I’ve been a Computers MB Instructor for the last few years. I live computers (eat / sleep / breath computers). The last time I taught it, I caught flak for “expanding the requirements” by having the boys do an application of the knowledge to their daily lives. Basically, it was an audit of their home computer, does it have X, Y, and Z.
So, where’s the middle ground? How do you make it fun / applicable to the Scout’s life without getting hammered for “scope creep” ?
There’s no “middle ground” there’s only the requirements, they can’t be added to or detracted from, you can’t alter them.
That’s the way it works, but I would rather it didn’t work that way. I would rather the counselor and the Scout sat down and wrote their own requirements – but that’s not going to happen anytime soon.
The way I understood the rules, “no adding to the requirements” just means that you may not withhold the merit badge from a boy who didn’t do the extra work. On the other hand, we are EXPECTED to offer enrichment opportunities. That’s why we want counselors who are experts in their field, not just trained monkeys who regurgitate the MB pamphlet.
But maybe I’m misunderstanding the rules. This is a complicated enough topic that it probably deserves its own blog post if you have time.
“No adding to the requirements” means just what it says. I can see inviting Scouts to do something more once they have completed the MB, but I’d think it would be confusing to talk about it before then.
What’s confusing?
As for whether of not I think “classes” at camp or elsewhere are objectively wrong, I don’t.
It’s not about being right or wrong, it’s about what I think. I would rather spend the week of summer camp doing something other than following a schedule of merit badges, especially ones that have little or nothing to do with life in the outdoors. Let’s go on a hike, build a fort, play some wide games, or spend time with our patrols rather than sitting through classes.
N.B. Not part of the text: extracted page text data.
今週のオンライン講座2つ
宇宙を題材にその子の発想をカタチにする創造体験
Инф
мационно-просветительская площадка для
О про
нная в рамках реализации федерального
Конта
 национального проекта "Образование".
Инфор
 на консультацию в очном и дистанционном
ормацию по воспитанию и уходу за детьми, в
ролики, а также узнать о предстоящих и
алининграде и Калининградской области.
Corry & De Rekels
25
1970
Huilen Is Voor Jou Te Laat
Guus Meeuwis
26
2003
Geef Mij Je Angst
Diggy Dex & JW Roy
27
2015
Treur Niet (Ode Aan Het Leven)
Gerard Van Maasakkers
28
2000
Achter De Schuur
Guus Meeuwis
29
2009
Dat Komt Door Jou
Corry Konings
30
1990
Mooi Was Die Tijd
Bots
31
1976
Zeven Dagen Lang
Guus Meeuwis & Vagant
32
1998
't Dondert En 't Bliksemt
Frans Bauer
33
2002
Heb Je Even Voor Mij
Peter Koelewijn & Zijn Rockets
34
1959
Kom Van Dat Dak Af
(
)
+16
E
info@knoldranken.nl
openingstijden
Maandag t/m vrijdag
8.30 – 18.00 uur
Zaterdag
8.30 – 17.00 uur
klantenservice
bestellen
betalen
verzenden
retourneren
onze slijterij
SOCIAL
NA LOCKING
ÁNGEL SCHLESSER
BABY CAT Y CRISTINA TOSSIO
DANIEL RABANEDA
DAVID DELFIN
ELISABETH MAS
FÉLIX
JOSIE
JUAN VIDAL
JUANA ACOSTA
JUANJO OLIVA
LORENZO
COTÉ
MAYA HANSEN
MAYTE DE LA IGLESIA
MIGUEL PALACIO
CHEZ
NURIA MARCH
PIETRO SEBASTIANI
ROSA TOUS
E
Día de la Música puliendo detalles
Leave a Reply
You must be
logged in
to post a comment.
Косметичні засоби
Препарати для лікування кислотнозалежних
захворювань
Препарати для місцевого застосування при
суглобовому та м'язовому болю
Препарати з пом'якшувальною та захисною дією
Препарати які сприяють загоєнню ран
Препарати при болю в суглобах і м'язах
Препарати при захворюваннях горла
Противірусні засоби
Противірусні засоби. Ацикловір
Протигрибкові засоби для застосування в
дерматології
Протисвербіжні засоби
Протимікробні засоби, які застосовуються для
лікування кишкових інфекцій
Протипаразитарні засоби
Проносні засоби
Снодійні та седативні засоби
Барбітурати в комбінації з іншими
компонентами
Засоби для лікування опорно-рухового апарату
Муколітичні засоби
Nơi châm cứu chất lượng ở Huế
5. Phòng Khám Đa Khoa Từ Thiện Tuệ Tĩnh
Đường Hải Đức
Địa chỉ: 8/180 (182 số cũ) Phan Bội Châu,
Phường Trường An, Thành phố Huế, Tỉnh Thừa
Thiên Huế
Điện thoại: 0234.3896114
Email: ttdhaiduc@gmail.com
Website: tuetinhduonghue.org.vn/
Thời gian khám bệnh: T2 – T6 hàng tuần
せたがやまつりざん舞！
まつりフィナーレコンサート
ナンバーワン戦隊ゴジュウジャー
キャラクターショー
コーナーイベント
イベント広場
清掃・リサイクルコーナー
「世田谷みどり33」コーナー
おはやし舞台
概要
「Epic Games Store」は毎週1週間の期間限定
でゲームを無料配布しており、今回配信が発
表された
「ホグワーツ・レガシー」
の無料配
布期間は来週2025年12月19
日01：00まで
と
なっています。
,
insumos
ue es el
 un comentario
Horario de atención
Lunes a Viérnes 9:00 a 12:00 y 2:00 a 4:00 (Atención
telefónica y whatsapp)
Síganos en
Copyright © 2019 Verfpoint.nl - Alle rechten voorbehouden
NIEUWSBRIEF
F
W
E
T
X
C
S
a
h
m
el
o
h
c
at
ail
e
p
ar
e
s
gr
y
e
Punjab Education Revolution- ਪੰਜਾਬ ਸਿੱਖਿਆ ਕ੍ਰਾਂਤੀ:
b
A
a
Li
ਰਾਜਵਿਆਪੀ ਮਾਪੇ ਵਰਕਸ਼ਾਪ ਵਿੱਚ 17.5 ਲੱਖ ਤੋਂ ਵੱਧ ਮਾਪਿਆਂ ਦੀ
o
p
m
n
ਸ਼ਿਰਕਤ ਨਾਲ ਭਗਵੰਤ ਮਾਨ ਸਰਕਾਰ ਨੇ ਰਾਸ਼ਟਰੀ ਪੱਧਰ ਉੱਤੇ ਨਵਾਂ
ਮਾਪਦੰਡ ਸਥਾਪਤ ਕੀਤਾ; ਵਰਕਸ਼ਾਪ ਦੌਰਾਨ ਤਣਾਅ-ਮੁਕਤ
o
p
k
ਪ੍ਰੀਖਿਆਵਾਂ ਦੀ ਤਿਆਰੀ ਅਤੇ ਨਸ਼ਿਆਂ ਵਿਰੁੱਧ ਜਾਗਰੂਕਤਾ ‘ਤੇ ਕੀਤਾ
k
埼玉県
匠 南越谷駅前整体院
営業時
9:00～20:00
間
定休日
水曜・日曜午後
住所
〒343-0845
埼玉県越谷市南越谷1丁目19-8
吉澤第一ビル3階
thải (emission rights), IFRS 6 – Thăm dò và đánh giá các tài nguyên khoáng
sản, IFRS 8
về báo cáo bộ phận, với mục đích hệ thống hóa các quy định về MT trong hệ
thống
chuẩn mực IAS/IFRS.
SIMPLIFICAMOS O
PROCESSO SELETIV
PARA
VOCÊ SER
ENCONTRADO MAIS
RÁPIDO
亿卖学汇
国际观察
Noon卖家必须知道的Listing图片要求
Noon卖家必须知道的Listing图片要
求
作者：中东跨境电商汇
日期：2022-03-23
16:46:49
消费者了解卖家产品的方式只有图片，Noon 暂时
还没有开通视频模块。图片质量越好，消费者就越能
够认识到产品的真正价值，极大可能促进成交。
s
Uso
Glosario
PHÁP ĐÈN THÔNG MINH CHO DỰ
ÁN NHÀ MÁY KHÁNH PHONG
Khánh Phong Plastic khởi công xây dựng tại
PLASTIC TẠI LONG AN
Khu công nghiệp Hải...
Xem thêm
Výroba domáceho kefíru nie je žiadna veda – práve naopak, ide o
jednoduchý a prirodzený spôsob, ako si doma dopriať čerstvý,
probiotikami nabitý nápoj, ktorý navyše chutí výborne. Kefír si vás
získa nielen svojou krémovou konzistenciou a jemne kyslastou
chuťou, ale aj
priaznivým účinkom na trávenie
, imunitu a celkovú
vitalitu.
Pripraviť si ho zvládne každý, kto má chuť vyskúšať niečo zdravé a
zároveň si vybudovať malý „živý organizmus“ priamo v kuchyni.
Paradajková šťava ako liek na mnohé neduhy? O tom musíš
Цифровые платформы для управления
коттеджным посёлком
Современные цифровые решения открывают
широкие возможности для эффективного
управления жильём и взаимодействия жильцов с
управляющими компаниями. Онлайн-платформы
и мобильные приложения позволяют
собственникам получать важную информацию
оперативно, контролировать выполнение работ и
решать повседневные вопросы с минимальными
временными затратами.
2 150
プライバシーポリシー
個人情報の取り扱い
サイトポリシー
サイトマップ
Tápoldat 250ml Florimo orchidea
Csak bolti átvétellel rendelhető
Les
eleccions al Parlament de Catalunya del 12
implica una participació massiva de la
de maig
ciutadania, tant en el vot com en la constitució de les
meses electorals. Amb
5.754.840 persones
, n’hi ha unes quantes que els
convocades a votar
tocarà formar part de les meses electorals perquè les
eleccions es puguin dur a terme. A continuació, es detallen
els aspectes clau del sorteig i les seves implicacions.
As you may imagine not too many people share that opinion, and I am fine with that!
But why pay to be at summer camp at all then? Summer camp provides resources that I don’t have at the Troop level – canoes, kayaks, shotguns & .22’s, a plethora of pioneering poles, etc.
When we just want to have fun, which is often, we can do that on our own for a fraction of what it costs for a week at camp.
Yes, summer camp is based on the merit badge economy, parents want them, Scouters want them, Scouts want them, nobody understands camp without them.